After writing about the fun ways we display our refrigerator magnets from our travels, I promised to tell the story of two bricks in our collection. They come from “haunted lunatic asylums” in Alabama. (Note: They were obtained legally. Please do not trespass or take anything from these sites. Also, I use the words “insane” and “lunatic” as a reflection of terms that were popular at the time.)
The bricks came from Alabama’s two most infamous mental hospitals, which were closed in 2012 and left abandoned: Bryce Hospital in Tuscaloosa and Searcy Hospital near Mobile. I visited and wrote about both sites and their long histories for AL.com. I’ll link a few of the stories below. They began as cutting-edge institutions to help people — albeit in segregation — get relief from mental illness. They eventually became overcrowded and Bryce was the subject of lawsuits in the 1970s.
When I visited Bryce in 2016, the original 1861 institution, then known as the Alabama Hospital for the Insane, had been gutted to its brick exterior walls to be preserved and rebuilt as part of the performing arts center for the University of Alabama. The original building included the main administration building with three wings on each side. The main building and two wings on each side were saved, while the third wing on each side was demolished. That is where our Bryce brick came from. It was given to my husband and me that day of our tour. (Interesting note: At one point, Bryce had so many additions, it was listed by Ripley’s Believe It Or Not as having the world’s longest roofline. All those additions were also demolished when it was purchased by the university.)

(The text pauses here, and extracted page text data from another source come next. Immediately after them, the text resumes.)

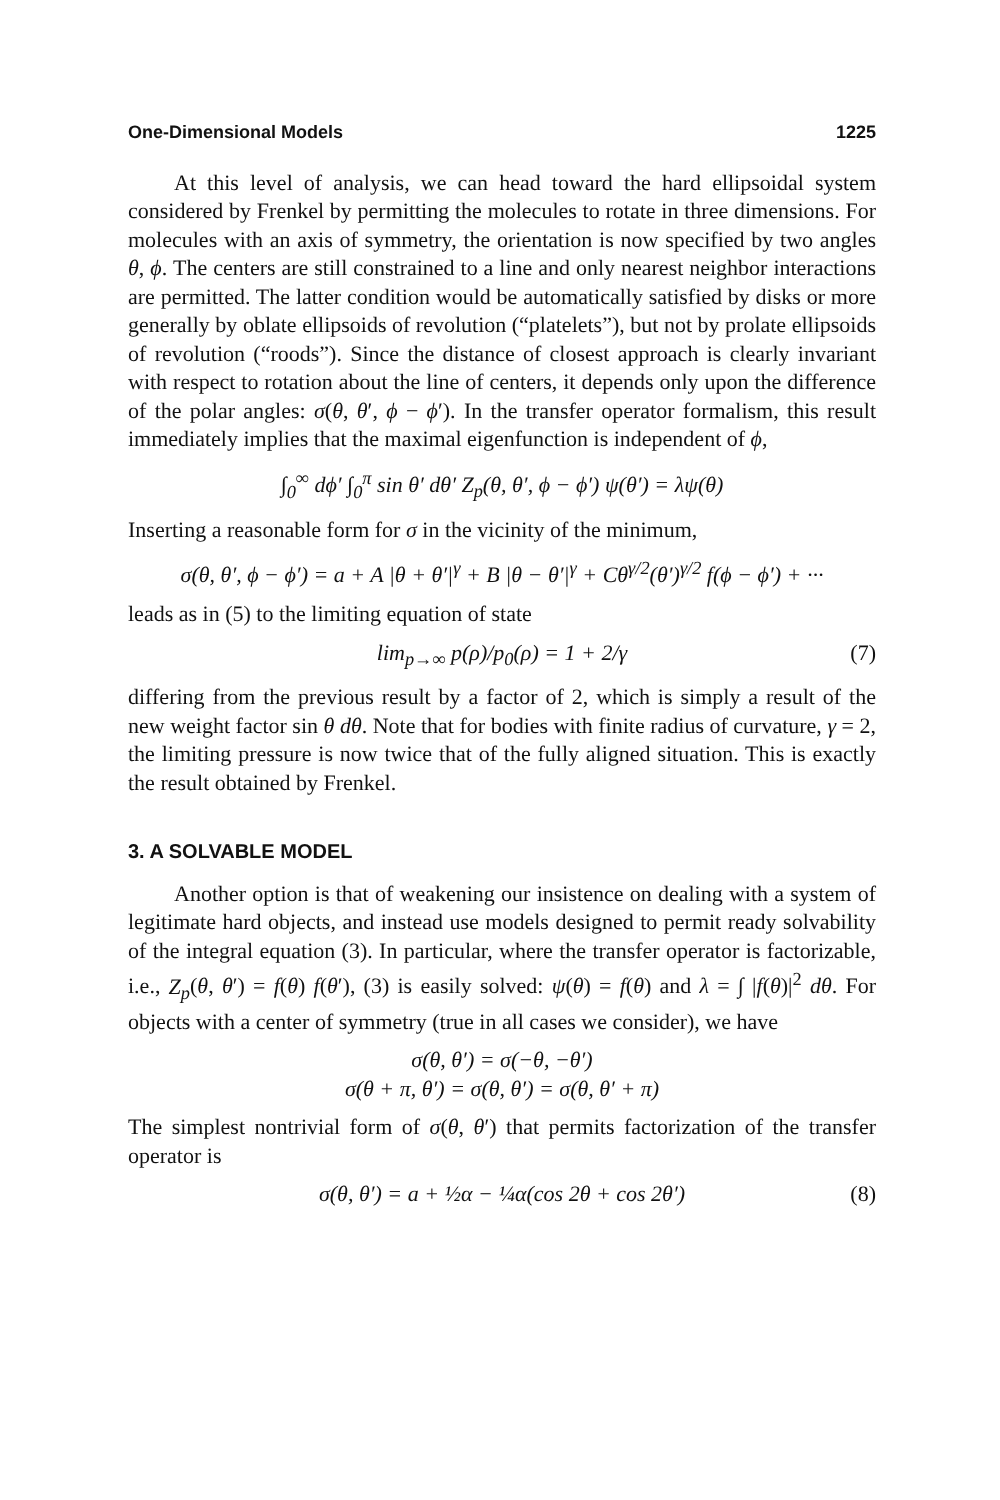One-Dimensional Models 1225
At this level of analysis, we can head toward the hard ellipsoidal system considered by Frenkel by permitting the molecules to rotate in three dimensions. For molecules with an axis of symmetry, the orientation is now specified by two angles θ, ϕ. The centers are still constrained to a line and only nearest neighbor interactions are permitted. The latter condition would be automatically satisfied by disks or more generally by oblate ellipsoids of revolution (“platelets”), but not by prolate ellipsoids of revolution (“roods”). Since the distance of closest approach is clearly invariant with respect to rotation about the line of centers, it depends only upon the difference of the polar angles: σ(θ, θ′, ϕ − ϕ′). In the transfer operator formalism, this result immediately implies that the maximal eigenfunction is independent of ϕ,
∫<sub>0</sub><sup>∞</sup> dϕ′ ∫<sub>0</sub><sup>π</sup> sin θ′ dθ′ Z<sub>p</sub>(θ, θ′, ϕ − ϕ′) ψ(θ′) = λψ(θ)
Inserting a reasonable form for σ in the vicinity of the minimum,
σ(θ, θ′, ϕ − ϕ′) = a + A |θ + θ′|<sup>γ</sup> + B |θ − θ′|<sup>γ</sup> + Cθ<sup>γ/2</sup>(θ′)<sup>γ/2</sup> f(ϕ − ϕ′) + ···
leads as in (5) to the limiting equation of state
lim<sub>p→∞</sub> p(ρ)/p<sub>0</sub>(ρ) = 1 + 2/γ (7)
differing from the previous result by a factor of 2, which is simply a result of the new weight factor sin θ dθ. Note that for bodies with finite radius of curvature, γ = 2, the limiting pressure is now twice that of the fully aligned situation. This is exactly the result obtained by Frenkel.
3. A SOLVABLE MODEL
Another option is that of weakening our insistence on dealing with a system of legitimate hard objects, and instead use models designed to permit ready solvability of the integral equation (3). In particular, where the transfer operator is factorizable, i.e., Z<sub>p</sub>(θ, θ′) = f(θ) f(θ′), (3) is easily solved: ψ(θ) = f(θ) and λ = ∫ |f(θ)|<sup>2</sup> dθ. For objects with a center of symmetry (true in all cases we consider), we have
σ(θ, θ′) = σ(−θ, −θ′)
σ(θ + π, θ′) = σ(θ, θ′) = σ(θ, θ′ + π)
The simplest nontrivial form of σ(θ, θ′) that permits factorization of the transfer operator is
σ(θ, θ′) = a + ½α − ¼α(cos 2θ + cos 2θ′) (8)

Plans at the time included adding a museum of mental health in the building upon its completion. I need to check and see if the building is finished and if the museum is still planned.
We later visited the abandoned Searcy site — also with permission; it is fenced and guarded 24 hours a day — and we were given a brick with remnants of white paint from the original 1832 tower for what was then an arsenal. The site, located at Mt. Vernon, was one of the nation’s original 14 arsenals and is one of only two with surviving original buildings. It was later used as barracks and became the Mt. Vernon Hospital for the Colored Insane in 1901. It was eventually renamed Searcy for the doctor who was its first supervisor.
Both sites have been rumored over the years to be haunted, both because they were asylums and because of their age. There is, of course, no real evidence of hauntings. Still, the sites are pivotal to Alabama history. One, Bryce, has been saved and preserved. The second, Searcy, remains abandoned and in a state of collapse. The 13 original arsenal buildings on the site are in danger of being lost.
Click here to read one of my Bryce stories and see Sweetums’ photos.
Click here to read the Searcy/Mt. Vernon stories and see Sweetums’ photos. Here are photos from a reader.
Click here to read about artifacts preserved for the mental health museum I mentioned above.
As for the bricks, they are set on a bookshelf in my library, reminding me of the importance of our state’s history.